Initialize the protein featurizer.

Parameters:

Name	Type	Description	Default
`featurizer_name`	`str`	Name of the ESM model to use.	`'esm2_t33_650M_UR50D'`
`layer`	`Optional[int]`	Which transformer layer to extract embeddings from. If None, uses the default for the model.	`None`
`device`	`str`	Device for computation ('auto', 'cpu', 'cuda').	`'auto'`

featurize ¶

featurize(sequences: Union[Dict[str, str], List[str]]) -> NDArray[np.float32]

Featurize protein sequences.

Parameters:

Name	Type	Description	Default
`sequences`	`Union[Dict[str, str], List[str]]`	Either a dictionary mapping protein IDs to sequences, or a list of sequences.	required

Returns:

Type	Description
`NDArray[float32]`	Feature array of shape (n_proteins, embedding_dim).

featurize_from_fasta ¶

featurize_from_fasta(
    fasta_path: Union[str, Path],
) -> Dict[str, NDArray[np.float32]]

Featurize proteins from a FASTA file.

Parameters:

Name	Type	Description	Default
`fasta_path`	`Union[str, Path]`	Path to the FASTA file.	required

Returns:

Type	Description
`Dict[str, NDArray[float32]]`	Dictionary mapping protein IDs to feature vectors.

featurize_directory ¶

featurize_directory(
    directory: Union[str, Path], pattern: str = "*.fasta"
) -> Dict[str, NDArray[np.float32]]

Featurize all proteins from FASTA files in a directory.

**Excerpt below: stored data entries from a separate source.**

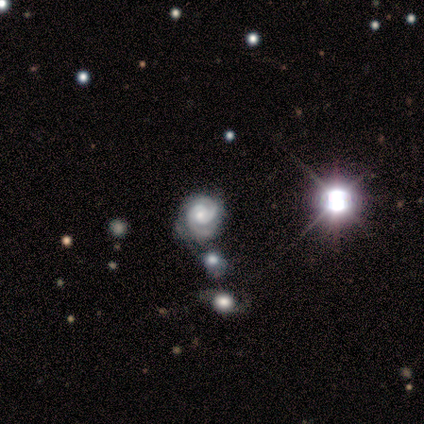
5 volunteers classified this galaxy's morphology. Smooth or featured?
  - featured or disk: 100% *
  - smooth: 0%
  - star or artifact: 0%
Edge-on disk?
  - no: 80% *
  - yes: 20%
Bar?
  - no: 100% *
  - strong: 0%
  - weak: 0%
Spiral arms?
  - yes: 100% *
  - no: 0%
Spiral winding?
  - tight: 75% *
  - medium: 25%
  - loose: 0%
Spiral arm count?
  - 2: 100% *
  - 1: 0%
  - 3: 0%
  - 4: 0%
  - more than 4: 0%
  - can't tell: 0%
Bulge size?
  - small: 75% *
  - moderate: 25%
  - dominant: 0%
  - large: 0%
  - none: 0%
Merging?
  - none: 60% *
  - merger: 40%
  - minor disturbance: 0%
  - major disturbance: 0%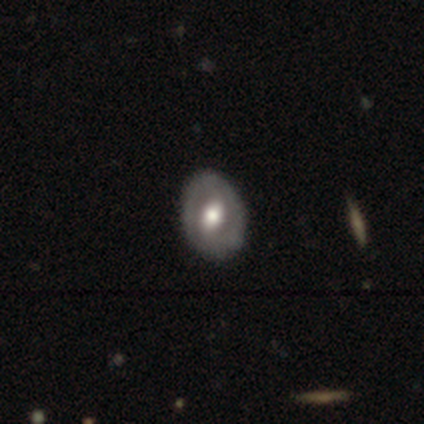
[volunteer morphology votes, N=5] Smooth or featured? featured or disk (80%)
Edge-on disk? no (100%)
Bar? strong (50%)
Spiral arms? yes (50%, tied with no)
Spiral winding? tight (50%, tied with medium)
Spiral arm count? 2 (50%, tied with 3)
Bulge size? moderate (100%)
Merging? none (80%)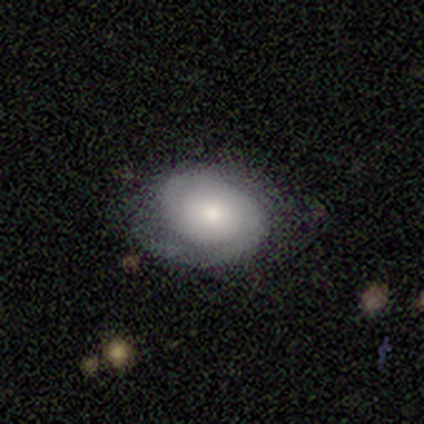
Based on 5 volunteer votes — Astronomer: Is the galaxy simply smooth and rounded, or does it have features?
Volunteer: featured or disk — 60%.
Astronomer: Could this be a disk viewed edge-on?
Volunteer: yes — 67%.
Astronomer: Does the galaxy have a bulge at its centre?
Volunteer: none — 50%, tied with rounded at 50%.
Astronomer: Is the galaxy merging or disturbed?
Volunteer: none — 50%.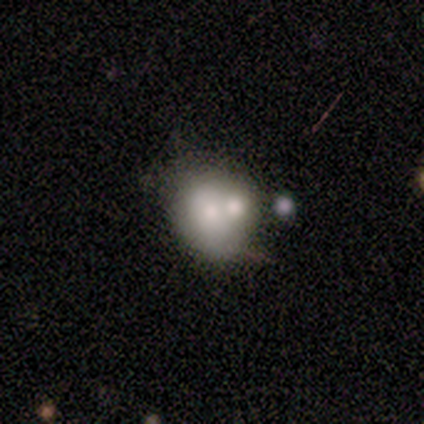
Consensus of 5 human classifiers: Smooth or featured: smooth — 60% (featured or disk — 20%)
How rounded: in between — 67% (round — 33%)
Merging: merger — 50% (none — 25%)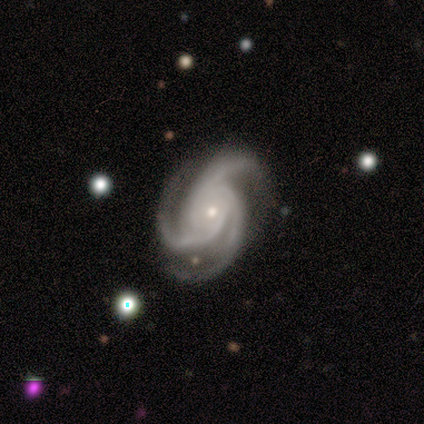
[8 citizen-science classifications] Morphology: type=featured or disk (100%); edge-on=no (100%); bar=no (75%); spiral arms=yes (100%); winding=medium (75%); arm count=3 (100%); bulge=small (100%); merging=none (88%).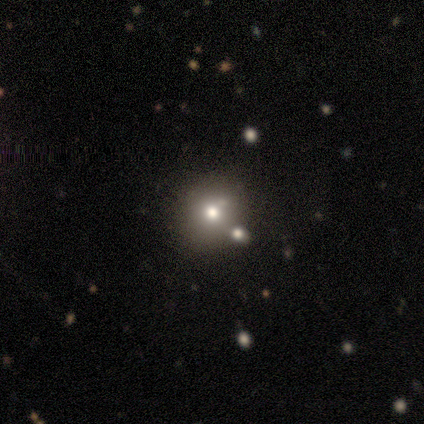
smooth_or_featured: smooth (p=0.50) [alt: featured or disk p=0.25]
how_rounded: round (p=0.50) [tied with: in between p=0.50]
merging: none (p=0.67) [alt: major disturbance p=0.33]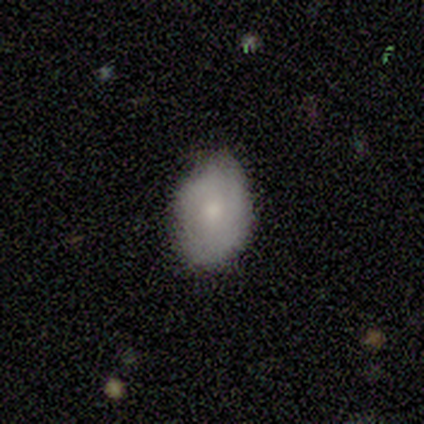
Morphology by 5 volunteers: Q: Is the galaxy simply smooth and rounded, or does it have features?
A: smooth — 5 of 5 (100%).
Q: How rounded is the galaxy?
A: in between — 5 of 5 (100%).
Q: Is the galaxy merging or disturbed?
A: none — 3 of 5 (60%).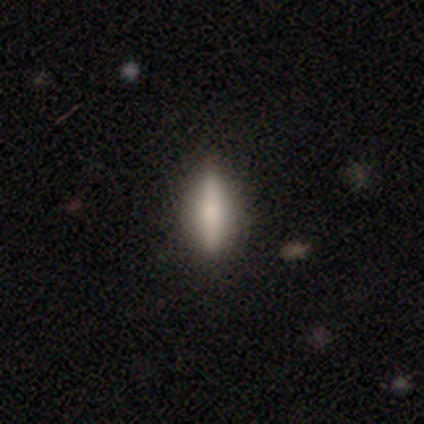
Q: Smooth or featured?
A: smooth (49%); runner-up: featured or disk (42%)
Q: How rounded?
A: cigar-shaped (67%); runner-up: in between (33%)
Q: Merging?
A: none (85%); runner-up: minor disturbance (11%)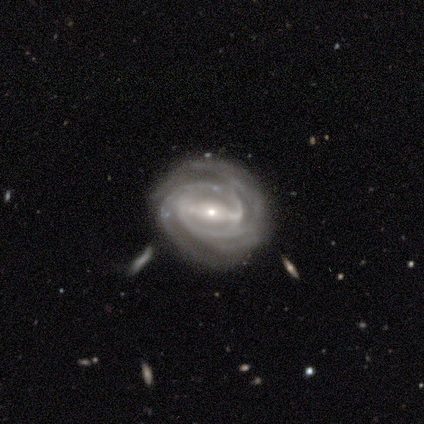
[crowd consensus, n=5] This is clearly a featured or disk galaxy (100%). It is clearly not viewed edge-on (100%). Bar: clearly strong (100%). Spiral arm pattern: clearly yes (100%). Spiral arm count: likely 2 (60%). Spiral winding: likely tight (60%). Central bulge: clearly small (100%). Merging: likely none (60%).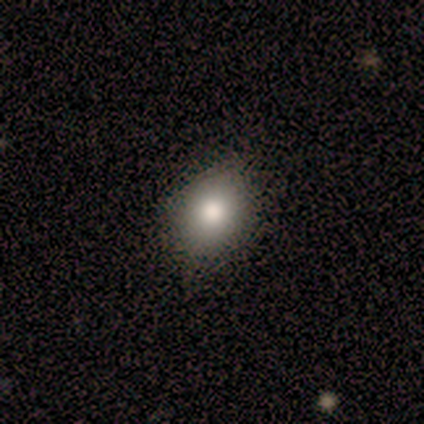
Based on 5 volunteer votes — Smooth or featured: smooth — 100%
How rounded: in between — 80% (cigar-shaped — 20%)
Merging: none — 60% (minor disturbance — 20%)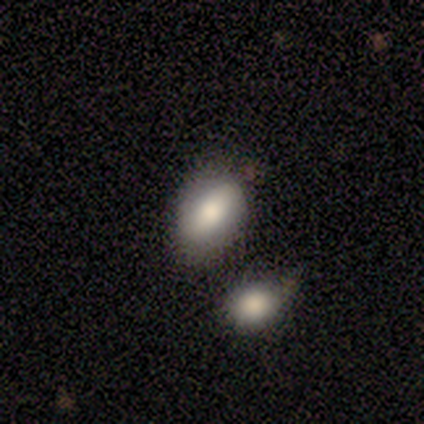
This is clearly a smooth galaxy (80%). How rounded: clearly in between (100%). Merging: clearly none (80%).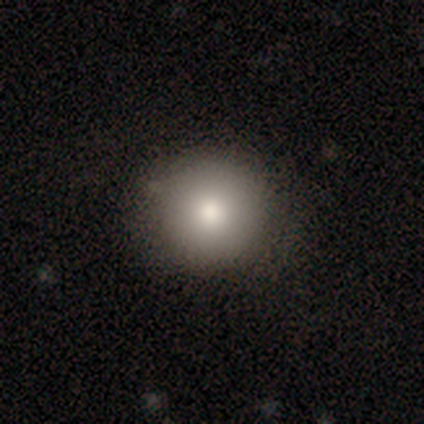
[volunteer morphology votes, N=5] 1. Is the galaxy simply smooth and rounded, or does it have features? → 80% smooth, 20% featured or disk, 0% star or artifact.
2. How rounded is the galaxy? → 100% round, 0% in between, 0% cigar-shaped.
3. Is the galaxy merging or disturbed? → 80% none, 20% merger, 0% minor disturbance, 0% major disturbance.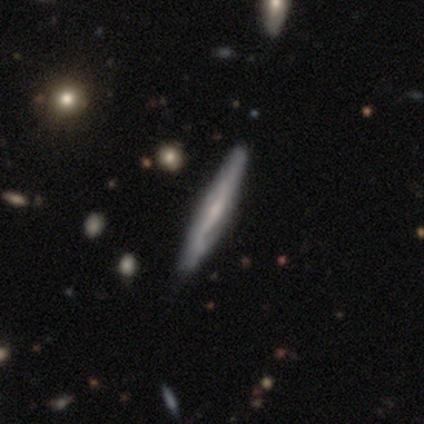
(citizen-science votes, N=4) Overall: featured or disk (100%). Edge-on disk: yes (75%). Edge-on bulge: none (100%). Merging: none (100%).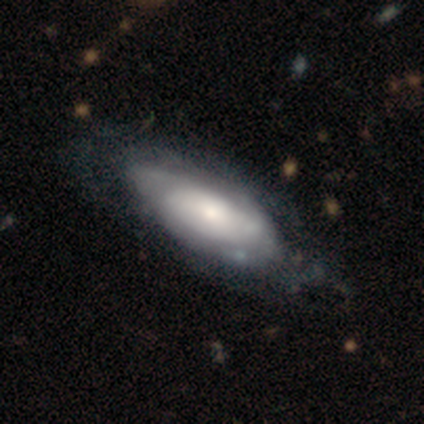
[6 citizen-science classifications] Smooth or featured: featured or disk — 67% (smooth — 33%)
Edge-on disk: no — 100%
Bar: no — 75% (weak — 25%)
Spiral arms: yes — 75% (no — 25%)
Spiral winding: tight — 33% (tied with medium — 33%; loose — 33%)
Spiral arm count: can't tell — 100%
Bulge size: small — 50% (large — 25%)
Merging: none — 83% (major disturbance — 17%)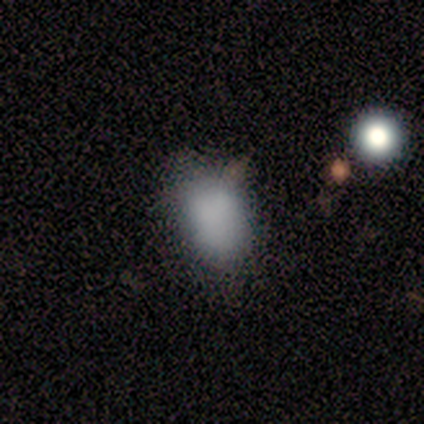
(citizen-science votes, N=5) Overall: smooth (100%). How rounded: in between (80%). Merging: none (80%).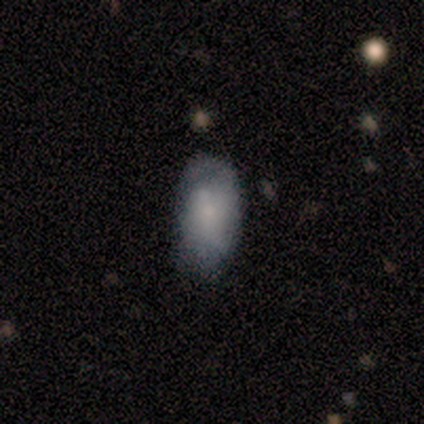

Each FASTA file is expected to contain one protein sequence. The filename (without extension) is used as the task/protein ID.

Parameters:

Name	Type	Description	Default
`directory`	`Union[str, Path]`	Path to directory containing FASTA files.	required
`pattern`	`str`	Glob pattern for finding FASTA files.	`'*.fasta'`

Returns:

Type	Description
`Dict[str, NDArray[float32]]`	Dictionary mapping task IDs to feature vectors.

get_feature_dim ¶

get_feature_dim() -> int

Get the feature dimension for this featurizer.

Returns:

Type	Description
`int`	Number of features produced by this featurizer.

Available Models¶

ESM2 Models¶

Model	Parameters	Layers	Embedding Dim
`esm2_t6_8M_UR50D`	8M	6	320
`esm2_t12_35M_UR50D`	35M	12	480
`esm2_t30_150M_UR50D`	150M	30	640
`esm2_t33_650M_UR50D`	650M	33	1280

ESM3 Models¶

Model	Description
`esm3_sm_open_v1`	ESM3 small open model

Usage Examples¶

from themap.features import ProteinFeaturizer

# Initialize with ESM2
featurizer = ProteinFeaturizer(
    model_name="esm2_t33_650M_UR50D",
    device="cuda"  # Use GPU if available
)

# Featurize protein sequences
sequences = [
    "MKTVRQERLKSIVRILERSKEPVSG",
    "MGSSHHHHHHSSGLVPRGSHM"
]

embeddings = featurizer.featurize(sequences)
print(f"Embeddings shape: {embeddings.shape}")
# Embeddings shape: (2, 1280)

Reading from FASTA Files¶

from themap.features.protein import read_fasta_file

# Read sequences from FASTA
sequences = read_fasta_file("proteins.fasta")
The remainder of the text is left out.